#### [Exercise goal]
Reproduce the records that follow exactly; any picture among them stays out.
────────────────
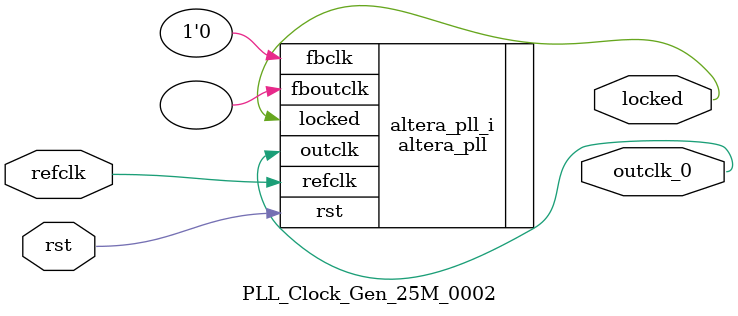
<source format=v>
`timescale 1ns/10ps
module  PLL_Clock_Gen_25M_0002(

	// interface 'refclk'
	input wire refclk,

	// interface 'reset'
	input wire rst,

	// interface 'outclk0'
	output wire outclk_0,

	// interface 'locked'
	output wire locked
);

	altera_pll #(
		.fractional_vco_multiplier("false"),
		.reference_clock_frequency("50.0 MHz"),
		.operation_mode("direct"),
		.number_of_clocks(1),
		.output_clock_frequency0("25.000000 MHz"),
		.phase_shift0("0 ps"),
		.duty_cycle0(50),
		.output_clock_frequency1("0 MHz"),
		.phase_shift1("0 ps"),
		.duty_cycle1(50),
		.output_clock_frequency2("0 MHz"),
		.phase_shift2("0 ps"),
		.duty_cycle2(50),
		.output_clock_frequency3("0 MHz"),
		.phase_shift3("0 ps"),
		.duty_cycle3(50),
		.output_clock_frequency4("0 MHz"),
		.phase_shift4("0 ps"),
		.duty_cycle4(50),
		.output_clock_frequency5("0 MHz"),
		.phase_shift5("0 ps"),
		.duty_cycle5(50),
		.output_clock_frequency6("0 MHz"),
		.phase_shift6("0 ps"),
		.duty_cycle6(50),
		.output_clock_frequency7("0 MHz"),
		.phase_shift7("0 ps"),
		.duty_cycle7(50),
		.output_clock_frequency8("0 MHz"),
		.phase_shift8("0 ps"),
		.duty_cycle8(50),
		.output_clock_frequency9("0 MHz"),
		.phase_shift9("0 ps"),
		.duty_cycle9(50),
		.output_clock_frequency10("0 MHz"),
		.phase_shift10("0 ps"),
		.duty_cycle10(50),
		.output_clock_frequency11("0 MHz"),
		.phase_shift11("0 ps"),
		.duty_cycle11(50),
		.output_clock_frequency12("0 MHz"),
		.phase_shift12("0 ps"),
		.duty_cycle12(50),
		.output_clock_frequency13("0 MHz"),
		.phase_shift13("0 ps"),
		.duty_cycle13(50),
		.output_clock_frequency14("0 MHz"),
		.phase_shift14("0 ps"),
		.duty_cycle14(50),
		.output_clock_frequency15("0 MHz"),
		.phase_shift15("0 ps"),
		.duty_cycle15(50),
		.output_clock_frequency16("0 MHz"),
		.phase_shift16("0 ps"),
		.duty_cycle16(50),
		.output_clock_frequency17("0 MHz"),
		.phase_shift17("0 ps"),
		.duty_cycle17(50),
		.pll_type("General"),
		.pll_subtype("General")
	) altera_pll_i (
		.rst	(rst),
		.outclk	({outclk_0}),
		.locked	(locked),
		.fboutclk	( ),
		.fbclk	(1'b0),
		.refclk	(refclk)
	);
endmodule


</source>
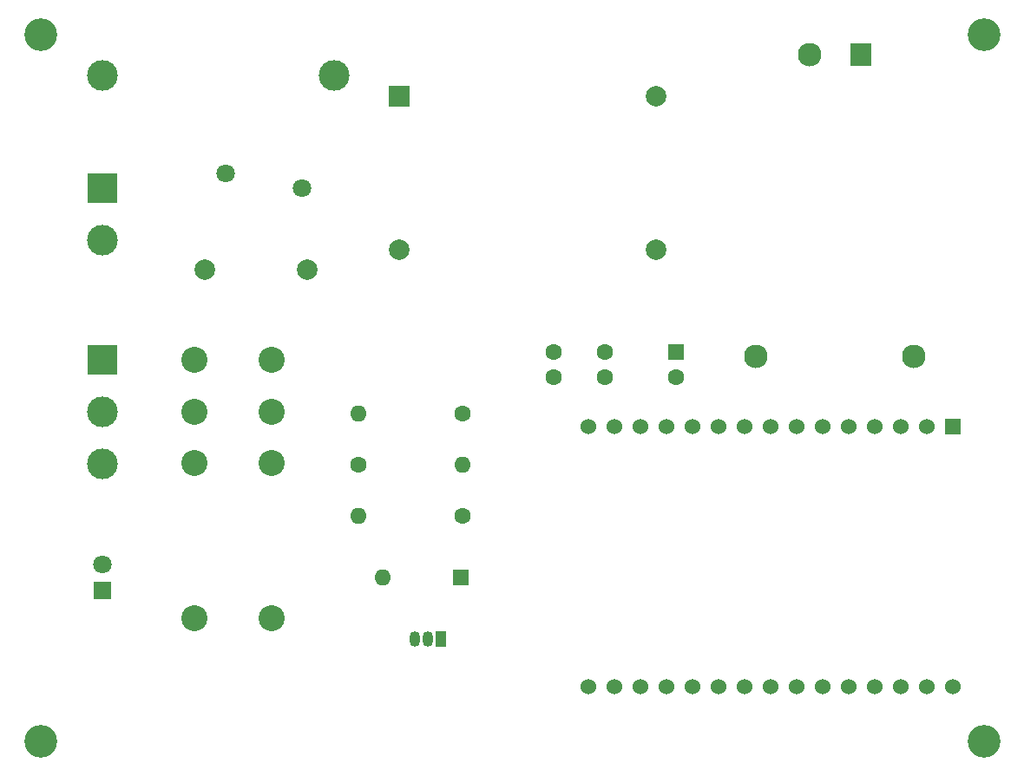
<source format=gts>
G04 #@! TF.GenerationSoftware,KiCad,Pcbnew,(5.1.10)-1*
G04 #@! TF.CreationDate,2021-12-02T13:22:16+01:00*
G04 #@! TF.ProjectId,brama,6272616d-612e-46b6-9963-61645f706362,rev?*
G04 #@! TF.SameCoordinates,Original*
G04 #@! TF.FileFunction,Soldermask,Top*
G04 #@! TF.FilePolarity,Negative*
%FSLAX46Y46*%
G04 Gerber Fmt 4.6, Leading zero omitted, Abs format (unit mm)*
G04 Created by KiCad (PCBNEW (5.1.10)-1) date 2021-12-02 13:22:16*
%MOMM*%
%LPD*%
G01*
G04 APERTURE LIST*
%ADD10C,3.200000*%
%ADD11C,1.600000*%
%ADD12C,3.000000*%
%ADD13R,3.000000X3.000000*%
%ADD14O,1.600000X1.600000*%
%ADD15C,1.524000*%
%ADD16R,1.524000X1.524000*%
%ADD17R,1.050000X1.500000*%
%ADD18O,1.050000X1.500000*%
%ADD19C,2.300000*%
%ADD20R,2.000000X2.300000*%
%ADD21C,2.000000*%
%ADD22R,2.000000X2.000000*%
%ADD23C,2.540000*%
%ADD24C,1.800000*%
%ADD25R,1.600000X1.600000*%
%ADD26R,1.800000X1.800000*%
G04 APERTURE END LIST*
D10*
X246000000Y-103000000D03*
D11*
X209000000Y-67500000D03*
X209000000Y-65000000D03*
X204000000Y-67500000D03*
X204000000Y-65000000D03*
D12*
X160000000Y-54080000D03*
D13*
X160000000Y-49000000D03*
D11*
X185000000Y-76000000D03*
D14*
X195160000Y-76000000D03*
X185000000Y-71000000D03*
D11*
X195160000Y-71000000D03*
D10*
X154000000Y-103000000D03*
X154000000Y-34000000D03*
X246000000Y-34000000D03*
D15*
X243000000Y-97700000D03*
X240460000Y-97700000D03*
X237920000Y-97700000D03*
X235380000Y-97700000D03*
X232840000Y-97700000D03*
X230300000Y-97700000D03*
X227760000Y-97700000D03*
X225220000Y-97700000D03*
X222680000Y-97700000D03*
X220140000Y-97700000D03*
X217600000Y-97700000D03*
X215060000Y-97700000D03*
X212520000Y-97700000D03*
X209980000Y-97700000D03*
X207440000Y-97700000D03*
X207440000Y-72300000D03*
X209980000Y-72300000D03*
X212520000Y-72300000D03*
X215060000Y-72300000D03*
X217600000Y-72300000D03*
X220140000Y-72300000D03*
X222680000Y-72300000D03*
X225220000Y-72300000D03*
X227760000Y-72300000D03*
X230300000Y-72300000D03*
X232840000Y-72300000D03*
X235380000Y-72300000D03*
X237920000Y-72300000D03*
X240460000Y-72300000D03*
D16*
X243000000Y-72300000D03*
D17*
X193000000Y-93000000D03*
D18*
X190460000Y-93000000D03*
X191730000Y-93000000D03*
D12*
X160000000Y-75910000D03*
X160000000Y-70830000D03*
D13*
X160000000Y-65750000D03*
D19*
X239200000Y-65400000D03*
D20*
X234000000Y-36000000D03*
D19*
X229000000Y-36000000D03*
X223800000Y-65400000D03*
D21*
X214000000Y-55000000D03*
X189000000Y-55000000D03*
X214000000Y-40000000D03*
D22*
X189000000Y-40000000D03*
D23*
X176560000Y-65800000D03*
X169000000Y-65800000D03*
X176560000Y-70840000D03*
X169000000Y-70840000D03*
X176560000Y-75880000D03*
X169000000Y-75880000D03*
X176560000Y-91000000D03*
X169000000Y-91000000D03*
D24*
X172000000Y-47600000D03*
X179500000Y-49000000D03*
D14*
X185000000Y-81000000D03*
D11*
X195160000Y-81000000D03*
D12*
X182600000Y-38000000D03*
X160000000Y-38000000D03*
D14*
X187380000Y-87000000D03*
D25*
X195000000Y-87000000D03*
D24*
X160000000Y-85710000D03*
D26*
X160000000Y-88250000D03*
D11*
X216000000Y-67500000D03*
D25*
X216000000Y-65000000D03*
D21*
X180000000Y-57000000D03*
X170000000Y-57000000D03*
M02*

</source>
────────────────
#### [Answer space]
<source format=v>
`timescale 1ns/10ps
module  PLL_Clock_Gen_25M_0002(

	// interface 'refclk'
	input wire refclk,

	// interface 'reset'
	input wire rst,

	// interface 'outclk0'
	output wire outclk_0,

	// interface 'locked'
	output wire locked
);

	altera_pll #(
		.fractional_vco_multiplier("false"),
		.reference_clock_frequency("50.0 MHz"),
		.operation_mode("direct"),
		.number_of_clocks(1),
		.output_clock_frequency0("25.000000 MHz"),
		.phase_shift0("0 ps"),
		.duty_cycle0(50),
		.output_clock_frequency1("0 MHz"),
		.phase_shift1("0 ps"),
		.duty_cycle1(50),
		.output_clock_frequency2("0 MHz"),
		.phase_shift2("0 ps"),
		.duty_cycle2(50),
		.output_clock_frequency3("0 MHz"),
		.phase_shift3("0 ps"),
		.duty_cycle3(50),
		.output_clock_frequency4("0 MHz"),
		.phase_shift4("0 ps"),
		.duty_cycle4(50),
		.output_clock_frequency5("0 MHz"),
		.phase_shift5("0 ps"),
		.duty_cycle5(50),
		.output_clock_frequency6("0 MHz"),
		.phase_shift6("0 ps"),
		.duty_cycle6(50),
		.output_clock_frequency7("0 MHz"),
		.phase_shift7("0 ps"),
		.duty_cycle7(50),
		.output_clock_frequency8("0 MHz"),
		.phase_shift8("0 ps"),
		.duty_cycle8(50),
		.output_clock_frequency9("0 MHz"),
		.phase_shift9("0 ps"),
		.duty_cycle9(50),
		.output_clock_frequency10("0 MHz"),
		.phase_shift10("0 ps"),
		.duty_cycle10(50),
		.output_clock_frequency11("0 MHz"),
		.phase_shift11("0 ps"),
		.duty_cycle11(50),
		.output_clock_frequency12("0 MHz"),
		.phase_shift12("0 ps"),
		.duty_cycle12(50),
		.output_clock_frequency13("0 MHz"),
		.phase_shift13("0 ps"),
		.duty_cycle13(50),
		.output_clock_frequency14("0 MHz"),
		.phase_shift14("0 ps"),
		.duty_cycle14(50),
		.output_clock_frequency15("0 MHz"),
		.phase_shift15("0 ps"),
		.duty_cycle15(50),
		.output_clock_frequency16("0 MHz"),
		.phase_shift16("0 ps"),
		.duty_cycle16(50),
		.output_clock_frequency17("0 MHz"),
		.phase_shift17("0 ps"),
		.duty_cycle17(50),
		.pll_type("General"),
		.pll_subtype("General")
	) altera_pll_i (
		.rst	(rst),
		.outclk	({outclk_0}),
		.locked	(locked),
		.fboutclk	( ),
		.fbclk	(1'b0),
		.refclk	(refclk)
	);
endmodule


</source>
<source format=gts>
G04 #@! TF.GenerationSoftware,KiCad,Pcbnew,(5.1.10)-1*
G04 #@! TF.CreationDate,2021-12-02T13:22:16+01:00*
G04 #@! TF.ProjectId,brama,6272616d-612e-46b6-9963-61645f706362,rev?*
G04 #@! TF.SameCoordinates,Original*
G04 #@! TF.FileFunction,Soldermask,Top*
G04 #@! TF.FilePolarity,Negative*
%FSLAX46Y46*%
G04 Gerber Fmt 4.6, Leading zero omitted, Abs format (unit mm)*
G04 Created by KiCad (PCBNEW (5.1.10)-1) date 2021-12-02 13:22:16*
%MOMM*%
%LPD*%
G01*
G04 APERTURE LIST*
%ADD10C,3.200000*%
%ADD11C,1.600000*%
%ADD12C,3.000000*%
%ADD13R,3.000000X3.000000*%
%ADD14O,1.600000X1.600000*%
%ADD15C,1.524000*%
%ADD16R,1.524000X1.524000*%
%ADD17R,1.050000X1.500000*%
%ADD18O,1.050000X1.500000*%
%ADD19C,2.300000*%
%ADD20R,2.000000X2.300000*%
%ADD21C,2.000000*%
%ADD22R,2.000000X2.000000*%
%ADD23C,2.540000*%
%ADD24C,1.800000*%
%ADD25R,1.600000X1.600000*%
%ADD26R,1.800000X1.800000*%
G04 APERTURE END LIST*
D10*
X246000000Y-103000000D03*
D11*
X209000000Y-67500000D03*
X209000000Y-65000000D03*
X204000000Y-67500000D03*
X204000000Y-65000000D03*
D12*
X160000000Y-54080000D03*
D13*
X160000000Y-49000000D03*
D11*
X185000000Y-76000000D03*
D14*
X195160000Y-76000000D03*
X185000000Y-71000000D03*
D11*
X195160000Y-71000000D03*
D10*
X154000000Y-103000000D03*
X154000000Y-34000000D03*
X246000000Y-34000000D03*
D15*
X243000000Y-97700000D03*
X240460000Y-97700000D03*
X237920000Y-97700000D03*
X235380000Y-97700000D03*
X232840000Y-97700000D03*
X230300000Y-97700000D03*
X227760000Y-97700000D03*
X225220000Y-97700000D03*
X222680000Y-97700000D03*
X220140000Y-97700000D03*
X217600000Y-97700000D03*
X215060000Y-97700000D03*
X212520000Y-97700000D03*
X209980000Y-97700000D03*
X207440000Y-97700000D03*
X207440000Y-72300000D03*
X209980000Y-72300000D03*
X212520000Y-72300000D03*
X215060000Y-72300000D03*
X217600000Y-72300000D03*
X220140000Y-72300000D03*
X222680000Y-72300000D03*
X225220000Y-72300000D03*
X227760000Y-72300000D03*
X230300000Y-72300000D03*
X232840000Y-72300000D03*
X235380000Y-72300000D03*
X237920000Y-72300000D03*
X240460000Y-72300000D03*
D16*
X243000000Y-72300000D03*
D17*
X193000000Y-93000000D03*
D18*
X190460000Y-93000000D03*
X191730000Y-93000000D03*
D12*
X160000000Y-75910000D03*
X160000000Y-70830000D03*
D13*
X160000000Y-65750000D03*
D19*
X239200000Y-65400000D03*
D20*
X234000000Y-36000000D03*
D19*
X229000000Y-36000000D03*
X223800000Y-65400000D03*
D21*
X214000000Y-55000000D03*
X189000000Y-55000000D03*
X214000000Y-40000000D03*
D22*
X189000000Y-40000000D03*
D23*
X176560000Y-65800000D03*
X169000000Y-65800000D03*
X176560000Y-70840000D03*
X169000000Y-70840000D03*
X176560000Y-75880000D03*
X169000000Y-75880000D03*
X176560000Y-91000000D03*
X169000000Y-91000000D03*
D24*
X172000000Y-47600000D03*
X179500000Y-49000000D03*
D14*
X185000000Y-81000000D03*
D11*
X195160000Y-81000000D03*
D12*
X182600000Y-38000000D03*
X160000000Y-38000000D03*
D14*
X187380000Y-87000000D03*
D25*
X195000000Y-87000000D03*
D24*
X160000000Y-85710000D03*
D26*
X160000000Y-88250000D03*
D11*
X216000000Y-67500000D03*
D25*
X216000000Y-65000000D03*
D21*
X180000000Y-57000000D03*
X170000000Y-57000000D03*
M02*

</source>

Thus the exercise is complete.